Eligibility for parole does not guarantee that parole will be granted.
"It cannot accurately be predicted how the parole law and good conduct time
might be applied to this defendant if he is sentenced to a term of imprisonment,
because the application of these laws will depend on decisions made by prison
and parole authorities.
"You may consider the existence of the parole law and good conduct time.  
However, you are not to consider the extent to which good conduct time may be
awarded to or forfeited by this particular defendant.  You are not to consider the
manner in which the parole law may be applied to this particular defendant."
(d) This section does not permit the introduction of evidence on the operation of
parole and good conduct time laws.
Acts 1965, 59th Leg., vol. 2, p. 317, ch. 722.  Amended by Acts 1967, 60th Leg., p.
1739, ch. 659, Sec. 22, eff. Aug. 28, 1967;  Acts 1973, 63rd Leg., p. 971, ch. 399,
Sec. 2(A), eff. Jan. 1, 1974;  Acts 1973, 63rd Leg., p. 1126, ch. 426, art. 3, Sec. 2,
eff. June 14, 1973.
Sec. 3(d) amended by Acts 1981, 67th Leg., p. 2466, ch. 639, Sec. 1, eff. Sept. 1,
1981;  Sec. 2(b) amended by Acts 1985, 69th Leg., ch. 291, Sec. 1, eff. Sept. 1,
1985;  Sec. 3(a) amended by Acts 1985, 69th Leg., ch. 685, Sec. 8(b), eff. Aug. 26,
1985;  Sec. 4 added by Acts 1985, 69th Leg., ch. 576, Sec. 1, eff. Sept. 1, 1985;  
Sec. 2(b) amended by Acts 1987, 70th Leg., ch. 179, Sec. 2, eff. Aug. 31, 1987;  
Sec. 3(a) amended by Acts 1987, 70th Leg., ch. 385, Sec. 19, eff. Sept. 1, 1987;  
Acts 1987, 70th Leg., ch. 386, Sec. 1, eff. Sept. 1, 1987;  Sec. 4 amended by Acts
1987, 70th Leg., ch. 66, Sec. 1, eff. May 6, 1987;  Acts 1987, 70th Leg., ch. 1101,
Sec. 15, eff. Sept. 1, 1987;  Acts 1989, 71st Leg., ch. 103, Sec. 1;  Sec. 3(a)
amended by Acts 1989, 71st Leg., ch. 785, Sec. 4.04, eff. Sept. 1, 1989;  Sec. 3(f)
added by Acts 1990, 71st Leg., 6th C.S., ch. 25, Sec. 30, eff. June 18, 1990;  Sec.
3(a) amended by Acts 1993, 73rd Leg., ch. 900, Sec. 5.05, eff. Sept. 1, 1993;  Sec.
3(d) amended by Acts 1993, 73rd Leg., ch. 900, Sec. 5.01, eff. Sept. 1, 1993;  Sec.
3(g) added by Acts 1993, 73rd Leg., ch. 900, Sec. 5.06, eff. Sept. 1, 1993;  Sec. 4
amended by Acts 1993, 73rd Leg., ch. 900, Sec. 5.02, eff. Sept. 1, 1993;  Sec. 3(a)
amended by Acts 1995, 74th Leg., ch. 262, Sec. 82, eff. Jan. 1, 1996;  Sec. 3(a)
amended by Acts 1997, 75th Leg., ch. 1086, Sec. 31, eff. Sept. 1, 1997;  Sec. 3(h)
added by Acts 1997, 75th Leg., ch. 144, Sec. 2, eff. May 20, 1997;  Sec. 3(h)
added by Acts 1997, 75th Leg., ch. 1086, Sec. 31, eff. Sept. 1, 1997;  relettered as
Sec. 3(i) by Acts 1999, 76th Leg., ch. 62, Sec. 19.01(7), eff. Sept. 1, 1999;  Sec.
3(a) amended by Acts 2001, 77th Leg., ch. 585, Sec. 1, eff. Sept. 1, 2001.
Amended by:
Acts 2005, 79th Leg., Ch. 660, Sec. 1, eff. September 1, 2005.

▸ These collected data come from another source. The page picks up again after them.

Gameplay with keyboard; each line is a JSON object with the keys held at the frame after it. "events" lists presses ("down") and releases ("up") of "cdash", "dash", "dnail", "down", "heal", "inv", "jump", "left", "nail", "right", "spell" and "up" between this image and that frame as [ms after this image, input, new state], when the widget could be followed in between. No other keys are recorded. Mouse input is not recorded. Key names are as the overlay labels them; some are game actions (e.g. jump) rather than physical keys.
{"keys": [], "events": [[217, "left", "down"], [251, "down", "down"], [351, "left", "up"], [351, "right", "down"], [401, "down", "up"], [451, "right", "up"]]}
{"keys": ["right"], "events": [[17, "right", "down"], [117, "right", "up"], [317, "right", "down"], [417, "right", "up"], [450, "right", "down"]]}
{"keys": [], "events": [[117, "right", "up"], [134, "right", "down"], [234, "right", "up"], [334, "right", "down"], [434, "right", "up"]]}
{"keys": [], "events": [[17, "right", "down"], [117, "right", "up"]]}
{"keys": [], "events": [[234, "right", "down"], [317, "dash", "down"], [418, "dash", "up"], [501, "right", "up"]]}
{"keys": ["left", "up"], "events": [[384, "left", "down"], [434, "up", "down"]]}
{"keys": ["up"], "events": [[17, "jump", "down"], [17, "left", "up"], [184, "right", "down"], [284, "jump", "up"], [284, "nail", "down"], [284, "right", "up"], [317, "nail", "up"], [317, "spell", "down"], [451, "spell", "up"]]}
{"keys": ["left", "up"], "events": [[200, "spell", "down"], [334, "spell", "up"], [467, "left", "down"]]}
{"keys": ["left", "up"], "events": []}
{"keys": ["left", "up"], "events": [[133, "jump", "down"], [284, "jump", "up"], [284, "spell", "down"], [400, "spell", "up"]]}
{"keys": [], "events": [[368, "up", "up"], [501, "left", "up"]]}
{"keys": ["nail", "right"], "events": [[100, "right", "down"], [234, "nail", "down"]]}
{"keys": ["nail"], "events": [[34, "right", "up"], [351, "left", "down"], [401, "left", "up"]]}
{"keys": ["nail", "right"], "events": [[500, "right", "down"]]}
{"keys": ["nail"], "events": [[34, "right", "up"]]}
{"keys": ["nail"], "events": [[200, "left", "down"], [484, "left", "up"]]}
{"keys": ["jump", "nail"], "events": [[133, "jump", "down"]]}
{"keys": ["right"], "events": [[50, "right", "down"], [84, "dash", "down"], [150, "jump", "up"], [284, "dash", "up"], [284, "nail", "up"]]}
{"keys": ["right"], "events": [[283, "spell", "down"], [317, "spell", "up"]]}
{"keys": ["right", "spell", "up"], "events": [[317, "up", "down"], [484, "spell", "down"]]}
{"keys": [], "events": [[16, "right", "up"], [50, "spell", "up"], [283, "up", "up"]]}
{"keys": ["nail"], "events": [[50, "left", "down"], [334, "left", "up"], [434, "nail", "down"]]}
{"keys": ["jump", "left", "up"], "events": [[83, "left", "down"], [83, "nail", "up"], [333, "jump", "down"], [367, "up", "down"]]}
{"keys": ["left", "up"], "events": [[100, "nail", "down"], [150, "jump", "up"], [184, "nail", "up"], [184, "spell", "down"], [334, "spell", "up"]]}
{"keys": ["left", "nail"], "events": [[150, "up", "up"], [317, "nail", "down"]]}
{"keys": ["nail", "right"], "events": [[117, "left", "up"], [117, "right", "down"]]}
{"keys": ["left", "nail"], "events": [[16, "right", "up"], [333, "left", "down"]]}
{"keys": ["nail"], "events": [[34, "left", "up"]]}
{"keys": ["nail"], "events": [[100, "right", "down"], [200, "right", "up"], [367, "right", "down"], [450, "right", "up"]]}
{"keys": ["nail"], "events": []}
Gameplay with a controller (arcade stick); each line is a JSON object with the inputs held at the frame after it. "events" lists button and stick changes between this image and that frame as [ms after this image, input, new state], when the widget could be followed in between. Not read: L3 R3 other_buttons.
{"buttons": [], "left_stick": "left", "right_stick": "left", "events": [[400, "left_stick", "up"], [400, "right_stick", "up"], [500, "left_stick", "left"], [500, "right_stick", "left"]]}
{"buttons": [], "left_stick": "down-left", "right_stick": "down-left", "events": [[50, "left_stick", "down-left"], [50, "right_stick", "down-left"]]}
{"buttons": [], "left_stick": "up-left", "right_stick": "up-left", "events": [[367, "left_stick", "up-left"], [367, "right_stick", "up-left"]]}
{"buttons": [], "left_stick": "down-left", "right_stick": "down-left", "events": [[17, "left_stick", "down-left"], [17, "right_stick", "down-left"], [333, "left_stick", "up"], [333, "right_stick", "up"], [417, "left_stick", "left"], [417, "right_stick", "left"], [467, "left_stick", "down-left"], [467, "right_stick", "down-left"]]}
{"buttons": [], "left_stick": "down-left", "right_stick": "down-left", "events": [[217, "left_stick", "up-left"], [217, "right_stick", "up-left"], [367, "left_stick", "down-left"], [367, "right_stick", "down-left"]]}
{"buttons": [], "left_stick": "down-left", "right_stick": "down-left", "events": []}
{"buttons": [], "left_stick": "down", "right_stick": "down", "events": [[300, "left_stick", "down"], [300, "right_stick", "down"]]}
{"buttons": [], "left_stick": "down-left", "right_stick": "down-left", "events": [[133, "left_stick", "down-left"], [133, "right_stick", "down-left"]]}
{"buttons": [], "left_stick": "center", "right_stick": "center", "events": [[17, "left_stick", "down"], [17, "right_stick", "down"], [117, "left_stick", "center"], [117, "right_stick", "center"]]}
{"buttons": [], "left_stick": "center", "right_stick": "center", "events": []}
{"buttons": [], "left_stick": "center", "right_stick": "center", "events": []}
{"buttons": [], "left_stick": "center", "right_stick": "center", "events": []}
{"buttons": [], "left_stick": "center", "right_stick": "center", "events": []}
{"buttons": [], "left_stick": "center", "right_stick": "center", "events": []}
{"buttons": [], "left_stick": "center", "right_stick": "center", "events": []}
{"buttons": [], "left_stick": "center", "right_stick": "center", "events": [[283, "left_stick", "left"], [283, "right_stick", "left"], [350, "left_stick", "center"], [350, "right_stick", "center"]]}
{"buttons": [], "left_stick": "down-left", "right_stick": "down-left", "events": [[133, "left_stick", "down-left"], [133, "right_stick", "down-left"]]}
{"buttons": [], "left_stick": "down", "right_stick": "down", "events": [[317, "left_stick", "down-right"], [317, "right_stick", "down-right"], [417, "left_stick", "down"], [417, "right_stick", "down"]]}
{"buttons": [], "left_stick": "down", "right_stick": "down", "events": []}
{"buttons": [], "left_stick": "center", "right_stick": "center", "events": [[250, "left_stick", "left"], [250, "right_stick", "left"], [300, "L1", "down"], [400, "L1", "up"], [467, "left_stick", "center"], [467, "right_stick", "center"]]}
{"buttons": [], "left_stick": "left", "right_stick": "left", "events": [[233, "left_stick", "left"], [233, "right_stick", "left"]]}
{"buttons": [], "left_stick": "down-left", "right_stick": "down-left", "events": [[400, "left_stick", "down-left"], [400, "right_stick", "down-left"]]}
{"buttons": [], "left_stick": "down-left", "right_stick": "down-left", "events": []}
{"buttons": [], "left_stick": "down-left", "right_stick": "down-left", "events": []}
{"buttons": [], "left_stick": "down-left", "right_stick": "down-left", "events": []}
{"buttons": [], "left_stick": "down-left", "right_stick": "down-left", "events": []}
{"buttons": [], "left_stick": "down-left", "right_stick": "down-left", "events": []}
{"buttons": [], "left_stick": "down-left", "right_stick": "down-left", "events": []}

Acts 2005, 79th Leg., Ch. 660, Sec. 2, eff. September 1, 2005.
Acts 2005, 79th Leg., Ch. 728, Sec. 4.003, eff. September 1, 2005.
Acts 2007, 80th Leg., R.S., Ch. 593, Sec. 3.14, eff. September 1, 2007.
Acts 2007, 80th Leg., R.S., Ch. 593, Sec. 3.15, eff. September 1, 2007.
Art. 37.071. PROCEDURE IN CAPITAL CASE.
Sec. 1.  If a defendant is found guilty in a capital felony case in which the state
does not seek the death penalty, the judge shall sentence the defendant to life
imprisonment without parole.
Sec. 2. (a)
(1)  If a defendant is tried for a capital offense in which the state seeks the death
penalty, on a finding that the defendant is guilty of a capital offense, the court
shall conduct a separate sentencing proceeding to determine whether the
defendant shall be sentenced to death or life imprisonment without parole.  The
proceeding shall be conducted in the trial court and, except as provided by Article
44.29(c) of this code, before the trial jury as soon as practicable.  In the
proceeding, evidence may be presented by the state and the defendant or the
defendant's counsel as to any matter that the court deems relevant to sentence,
including evidence of the defendant's background or character or the
circumstances of the offense that mitigates against the imposition of the death
penalty.  This subdivision shall not be construed to authorize the introduction of
any evidence secured in violation of the Constitution of the United States or of the
State of Texas.  The state and the defendant or the defendant's counsel shall be
permitted to present argument for or against sentence of death.  The introduction
of evidence of extraneous conduct is governed by the notice requirements of
Section 3(g), Article 37.07.  The court, the attorney representing the state, the
defendant, or the defendant's counsel may not inform a juror or a prospective
juror of the effect of a failure of a jury to agree on issues submitted under
Subsection (c) or (e).
(2) Notwithstanding Subdivision (1), evidence may not be offered by the state to
establish that the race or ethnicity of the defendant makes it likely that the
defendant will engage in future criminal conduct.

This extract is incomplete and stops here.